Alors que la part de l'UE dans le PIB mondial est tombée sous les 15%, ce sombre diagnostic est largement partagé en Europe, depuis le rapport aux allures d'électrochoc présenté il y a 18 mois par l'ancien président de la BCE, Mario Draghi.

"Voulons-nous rester un simple grand marché, soumis aux priorités des autres? Ou voulons-nous prendre les mesures nécessaires pour devenir une puissance?", a martelé début février l'économiste italien, qui échangera avec les dirigeants européens à Alden Biesen.

Car de la puissance économique dépend la capacité de l'UE à financer son effort de réarmement historique, négocier des accords commerciaux plus avantageux, et éviter d'être reléguée sur la scène internationale.

Les discussions de jeudi ne visent pas à définir des solutions, déjà largement identifiées, mais à tenter d'accélérer leur mise en oeuvre.

La Commission européenne a déjà élaboré un vaste programme de réformes visant à renforcer la compétitivité du bloc, sur tous les plans.

- Traitement de choc -

Il s'agit de lever les barrières internes qui entravent l'activité économique, parfaire "l'union des marchés de capitaux" pour mettre l'épargne au service des entreprises, et réduire l'empilement des règlementations européennes et nationales.

Mais ce traitement de choc s'est en partie enlisé dans les procédures législatives de l'UE. Mercredi, la présidente de la Commission Ursula von der Leyen a exhorté les eurodéputés à avancer.

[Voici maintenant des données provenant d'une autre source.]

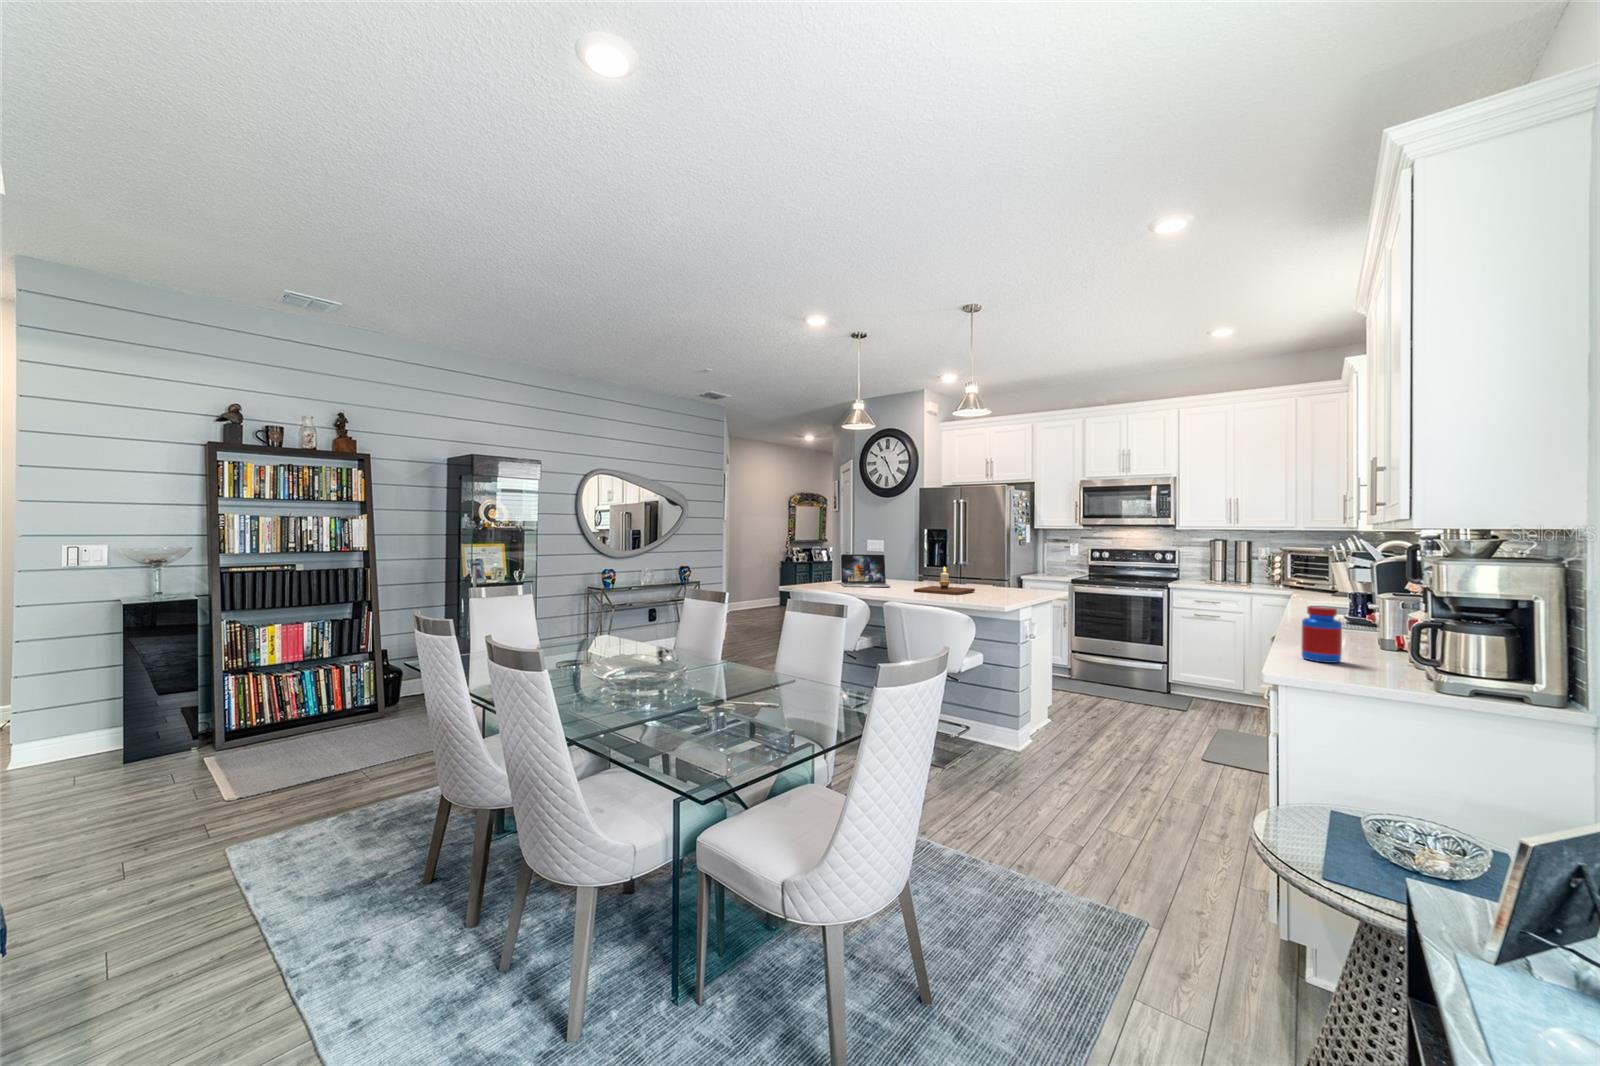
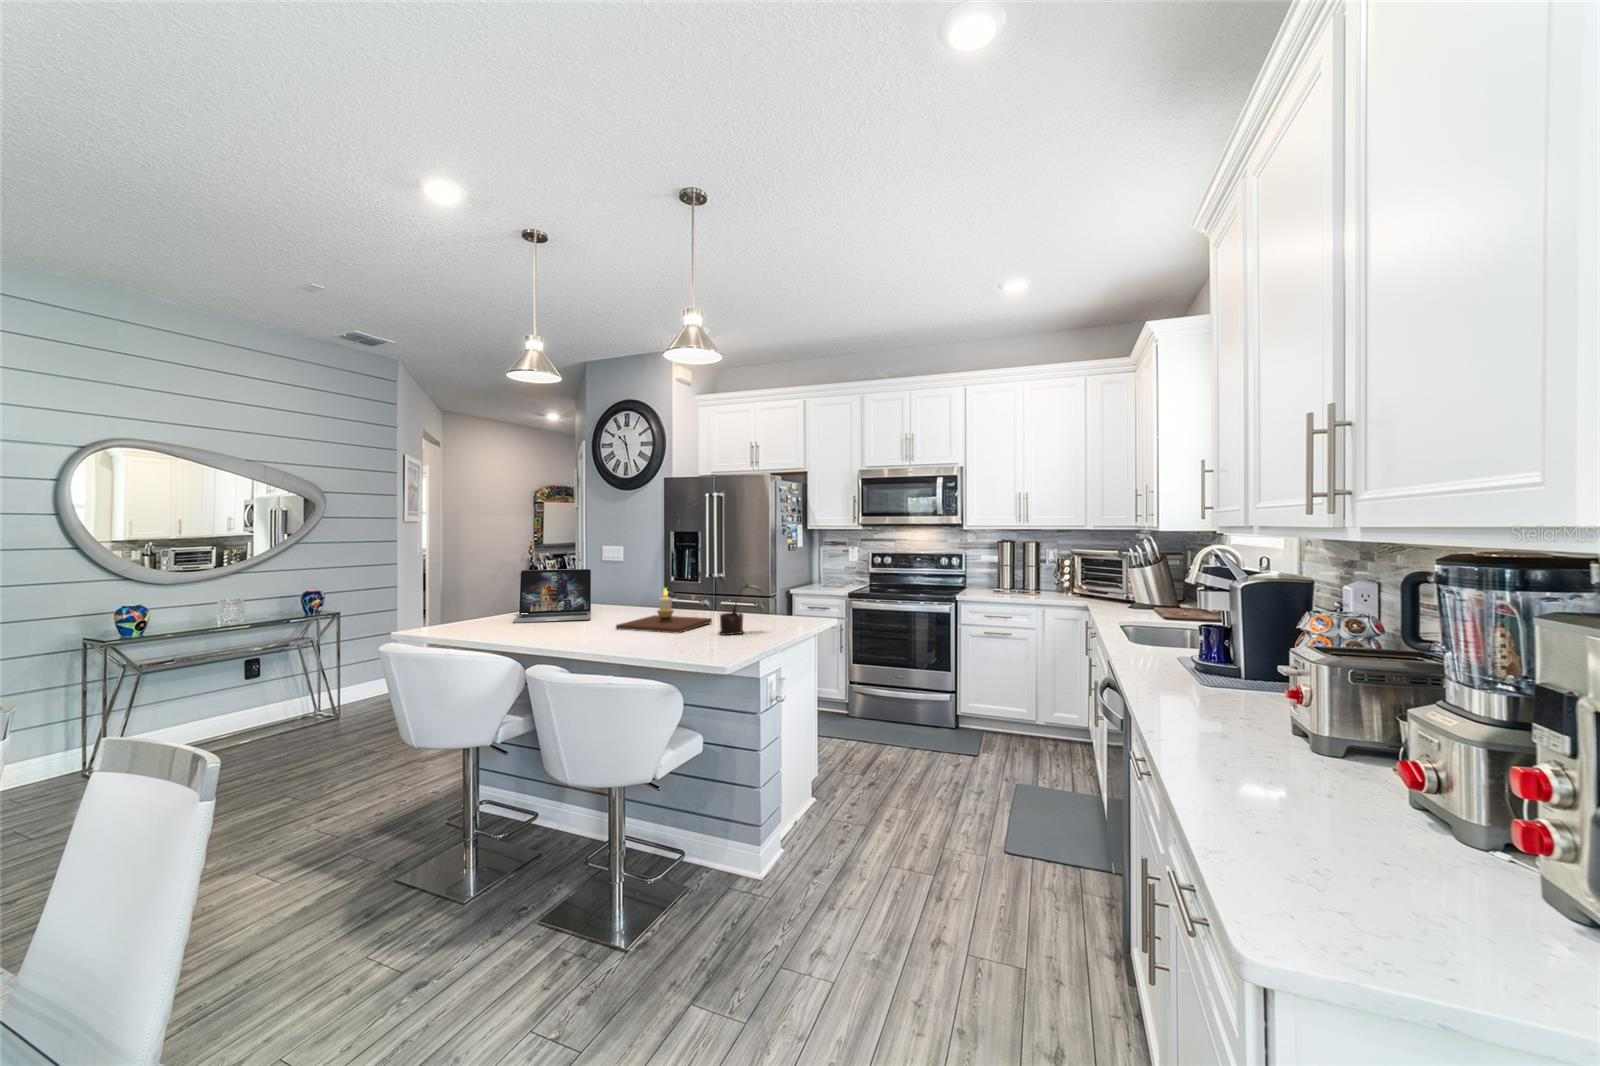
potted plant: none [984,559,1014,597] -> present [719,579,762,635]
jar: present [1301,606,1342,663] -> none [1296,707,1393,853]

Elle a aussi confirmé que la Commission présenterait en mars un projet de nouveau statut juridique pour les entreprises, "EU Inc", qui réduira leurs contraintes administratives, et évoqué la possibilité de "coopérations renforcées" pour appliquer certaines réformes - autrement dit de les restreindre aux pays volontaires - s'il est trop compliqué de s'entendre à 27.

Car les Etats ne sont pas systématiquement sur la même ligne quant aux mesures à mettre en oeuvre.

Le président français Emmanuel Macron et le chancelier allemand Friedrich Merz, qui participaient mercredi à un sommet de l'industrie européenne à Anvers, ont ainsi souligné tous les deux la nécessité de réformer l'Europe sans attendre.

Mais là où le président français Emmanuel Macron a défendu avec ardeur la "préférence européenne", une obligation pour certaines entreprises bénéficiant de fonds publics, dont les constructeurs automobiles, de se fournir en composants européens, M. Merz a estimé qu'une telle solution devait être réservée "uniquement à des secteurs stratégiques et seulement en dernier ressort", et sans exclure certains pays partenaires.

La Commission a préparé un projet de loi en ce sens, attendu le 25 février.

De même, l'idée relancée par M. Macron de recourir à des emprunts communs européens pour financer des investissements dans les secteurs d'avenir a été fraîchement accueillie à Berlin. "Il n'est pas acceptable de réclamer plus d'argent sans engager les réformes", a tancé mardi une source gouvernementale allemande.

Au sein des Vingt-Sept, "il y a beaucoup de convergences", même s'il y a "des accents politiques ou nationaux qui sont un peu différents", tempère un diplomate européen qui a requis l'anonymat.